Dysregulation of phosphate transport proteins has been implicated in several pathological conditions, such as renal Fanconi syndrome, tumoral calcinosis, and hypophosphatemic rickets. Therefore, understanding the molecular mechanisms underlying phosphate transport protein function is essential for developing targeted therapies to treat these disorders.
Tooth resorption is a process in which there is an abnormal loss or breakdown of tooth structure, either internally (internal resorption) or externally (external resorption), due to the action of specialized cells called odontoclasts. This can lead to weakening and destruction of the tooth, potentially causing sensitivity, pain, or even tooth loss if left untreated. The causes of tooth resorption can vary, including trauma, orthodontic treatment, periodontal disease, and certain systemic conditions. It is important to diagnose and treat tooth resorption early to prevent further damage and preserve the tooth structure.
Tooth migration, in a dental or medical context, refers to the movement or shifting of teeth from their normal position within the dental arch. This phenomenon can occur due to various reasons such as:
1. Loss of adjacent teeth: When a tooth is lost, the surrounding teeth may drift or tilt into the empty space, causing other teeth to migrate out of their original positions.
2. Periodontal disease: Advanced periodontitis (severe gum disease) can lead to bone loss and ligament damage around the teeth, allowing them to move and potentially migrate.
3. Orthodontic treatment: Although controlled tooth movement is the goal of orthodontics, improper or unfinished treatment may result in undesirable tooth migration.
4. Aging: As people age, the supportive structures around teeth (bone and ligaments) can weaken, leading to tooth mobility and potential migration.
5. Tooth wear: Excessive tooth wear due to bruxism (grinding) or abrasion may alter the vertical dimension of the mouth, causing tooth migration over time.
It is essential to address tooth migration promptly to prevent further complications such as difficulty in chewing, speaking, and maintaining oral hygiene, which could lead to additional dental issues like decay and periodontal disease. Dental professionals may recommend various treatments, including orthodontic therapy, dental restorations, or even implants, depending on the cause and severity of tooth migration.
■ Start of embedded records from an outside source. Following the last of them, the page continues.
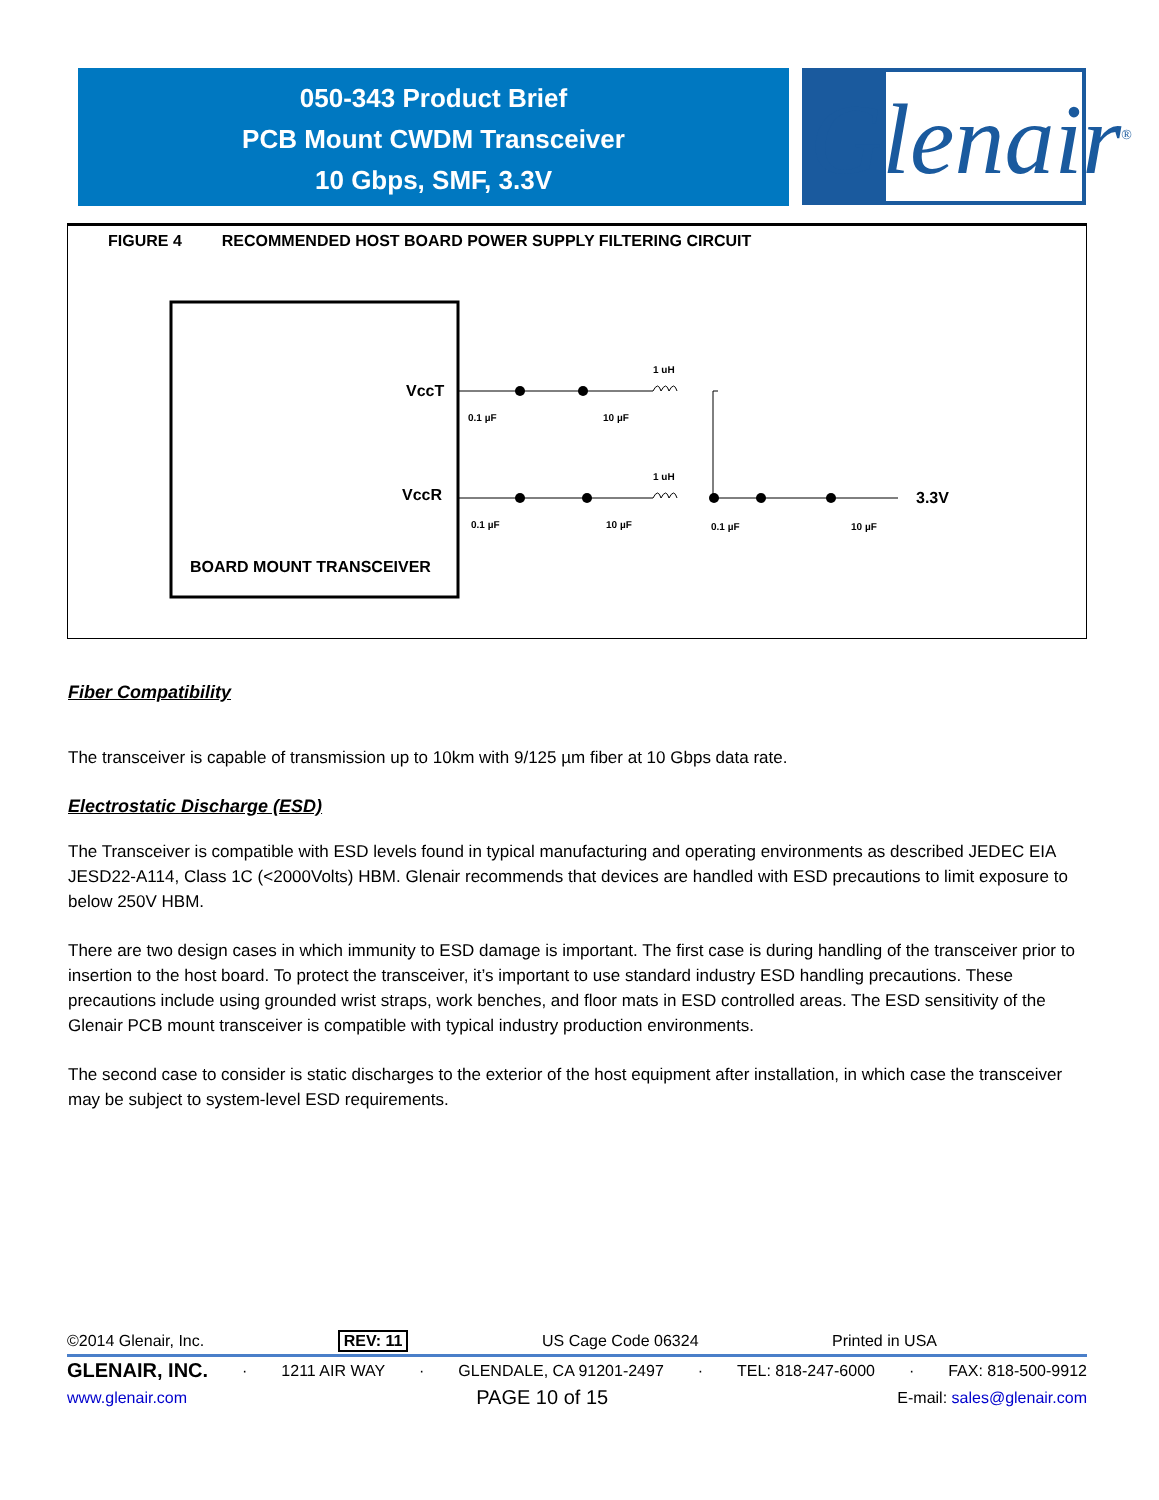050-343 Product Brief
PCB Mount CWDM Transceiver
10 Gbps, SMF, 3.3V
Glenair<sup>®</sup>
FIGURE 4 RECOMMENDED HOST BOARD POWER SUPPLY FILTERING CIRCUIT
VccT
VccR
BOARD MOUNT TRANSCEIVER
1 uH
1 uH
0.1 µF
10 µF
0.1 µF
10 µF
0.1 µF
10 µF
3.3V
Fiber Compatibility
The transceiver is capable of transmission up to 10km with 9/125 µm fiber at 10 Gbps data rate.
Electrostatic Discharge (ESD)
The Transceiver is compatible with ESD levels found in typical manufacturing and operating environments as described JEDEC EIA JESD22-A114, Class 1C (<2000Volts) HBM. Glenair recommends that devices are handled with ESD precautions to limit exposure to below 250V HBM.
There are two design cases in which immunity to ESD damage is important. The first case is during handling of the transceiver prior to insertion to the host board. To protect the transceiver, it’s important to use standard industry ESD handling precautions. These precautions include using grounded wrist straps, work benches, and floor mats in ESD controlled areas. The ESD sensitivity of the Glenair PCB mount transceiver is compatible with typical industry production environments.
The second case to consider is static discharges to the exterior of the host equipment after installation, in which case the transceiver may be subject to system-level ESD requirements.
©2014 Glenair, Inc. REV: 11 US Cage Code 06324 Printed in USA
GLENAIR, INC. · 1211 AIR WAY · GLENDALE, CA 91201-2497 · TEL: 818-247-6000 · FAX: 818-500-9912
www.glenair.com PAGE 10 of 15 E-mail: sales@glenair.com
Cementoma is a benign (non-cancerous) tumor that primarily affects the jaw bones, particularly the lower jaw (mandible). It is characterized by the growth of abnormal cementum-like tissue within the bone. Cementum is a hard tissue that covers the roots of teeth and helps anchor them to the jawbone.
There are different types of cementomas, including:
1. Periapical cemental dysplasia (PCD): This type of cementoma usually affects the anterior region of the lower jaw and is often associated with non-vital teeth. It typically presents as a small, radiopaque (dark) area on an X-ray.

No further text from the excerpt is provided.